%%

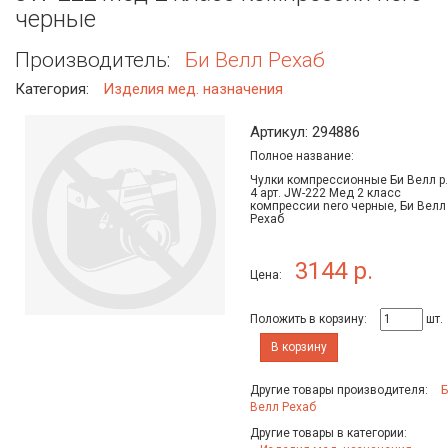
черные
Производитель:
Би Велл Рехаб
Категория:
Изделия мед. назначения
Артикул: 294886
Полное название:
Чулки компрессионные Би Велл р.
4 арт. JW-222 Мед 2 класс
компрессии nero черные, Би Велл
Рехаб
3144 р.
Цена:
Положить в корзину:
шт.
В корзину
Другие товары производителя:
Б
Велл Рехаб
Другие товары в категории:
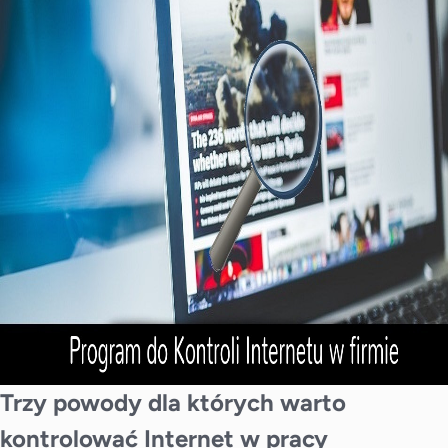
Trzy powody dla których warto
kontrolować Internet w pracy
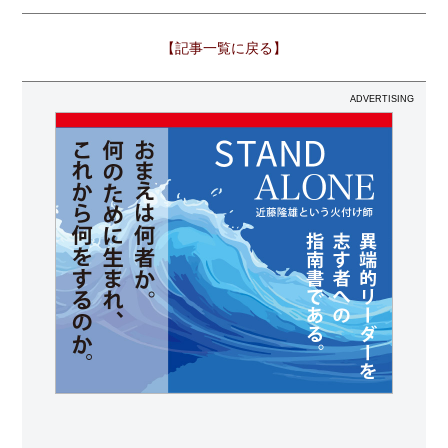
【記事一覧に戻る】
ADVERTISING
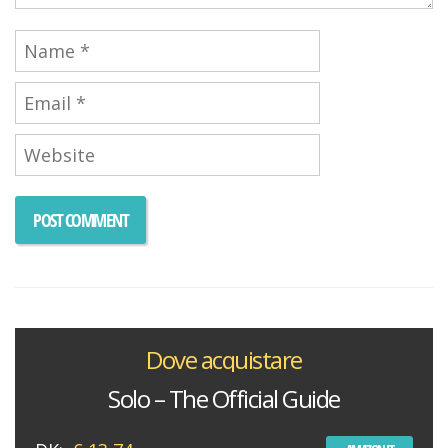
Dove acquistare
Solo – The Official Guide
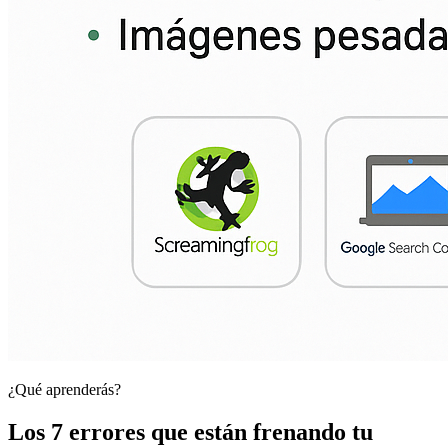
¿Qué aprenderás?
Los
7 errores
que están frenando tu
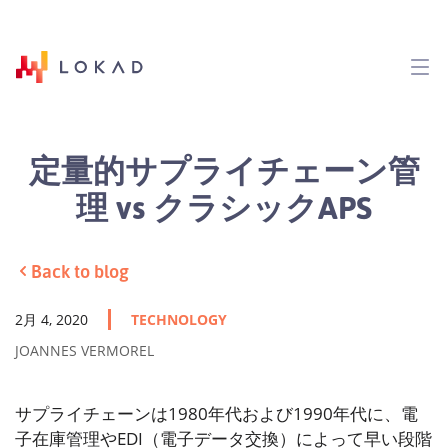
定量的サプライチェーン管
理 vs クラシックAPS
Back to blog
2月 4, 2020
TECHNOLOGY
JOANNES VERMOREL
サプライチェーンは1980年代および1990年代に、電
子在庫管理やEDI（電子データ交換）によって早い段階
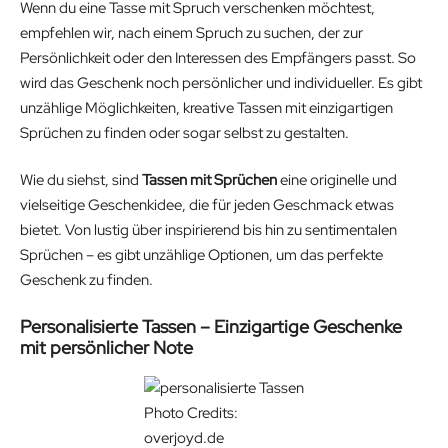
Wenn du eine Tasse mit Spruch verschenken möchtest,
empfehlen wir, nach einem Spruch zu suchen, der zur
Persönlichkeit oder den Interessen des Empfängers passt. So
wird das Geschenk noch persönlicher und individueller. Es gibt
unzählige Möglichkeiten, kreative Tassen mit einzigartigen
Sprüchen zu finden oder sogar selbst zu gestalten.
Wie du siehst, sind
Tassen mit Sprüchen
eine originelle und
vielseitige Geschenkidee, die für jeden Geschmack etwas
bietet. Von lustig über inspirierend bis hin zu sentimentalen
Sprüchen – es gibt unzählige Optionen, um das perfekte
Geschenk zu finden.
Personalisierte Tassen – Einzigartige Geschenke
mit persönlicher Note
Photo Credits:
overjoyd.de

%%

- What you need to do
Give the text read from all the records above as a JSON list of strings, with one string for each line and blank lines left out. Leave the pictures out of the answer.

- Expected answer
[
  "черные",
  "Производитель:",
  "Би Велл Рехаб",
  "Категория:",
  "Изделия мед. назначения",
  "Артикул: 294886",
  "Полное название:",
  "Чулки компрессионные Би Велл р.",
  "4 арт. JW-222 Мед 2 класс",
  "компрессии nero черные, Би Велл",
  "Рехаб",
  "3144 р.",
  "Цена:",
  "Положить в корзину:",
  "шт.",
  "В корзину",
  "Другие товары производителя:",
  "Б",
  "Велл Рехаб",
  "Другие товары в категории:",
  "Trzy powody dla których warto",
  "kontrolować Internet w pracy",
  "【記事一覧に戻る】",
  "ADVERTISING",
  "Dove acquistare",
  "Solo – The Official Guide",
  "¿Qué aprenderás?",
  "Los",
  "7 errores",
  "que están frenando tu",
  "定量的サプライチェーン管",
  "理 vs クラシックAPS",
  "Back to blog",
  "2月 4, 2020",
  "TECHNOLOGY",
  "JOANNES VERMOREL",
  "サプライチェーンは1980年代および1990年代に、電",
  "子在庫管理やEDI（電子データ交換）によって早い段階",
  "Wenn du eine Tasse mit Spruch verschenken möchtest,",
  "empfehlen wir, nach einem Spruch zu suchen, der zur",
  "Persönlichkeit oder den Interessen des Empfängers passt. So",
  "wird das Geschenk noch persönlicher und individueller. Es gibt",
  "unzählige Möglichkeiten, kreative Tassen mit einzigartigen",
  "Sprüchen zu finden oder sogar selbst zu gestalten.",
  "Wie du siehst, sind",
  "Tassen mit Sprüchen",
  "eine originelle und",
  "vielseitige Geschenkidee, die für jeden Geschmack etwas",
  "bietet. Von lustig über inspirierend bis hin zu sentimentalen",
  "Sprüchen – es gibt unzählige Optionen, um das perfekte",
  "Geschenk zu finden.",
  "Personalisierte Tassen – Einzigartige Geschenke",
  "mit persönlicher Note",
  "Photo Credits:",
  "overjoyd.de"
]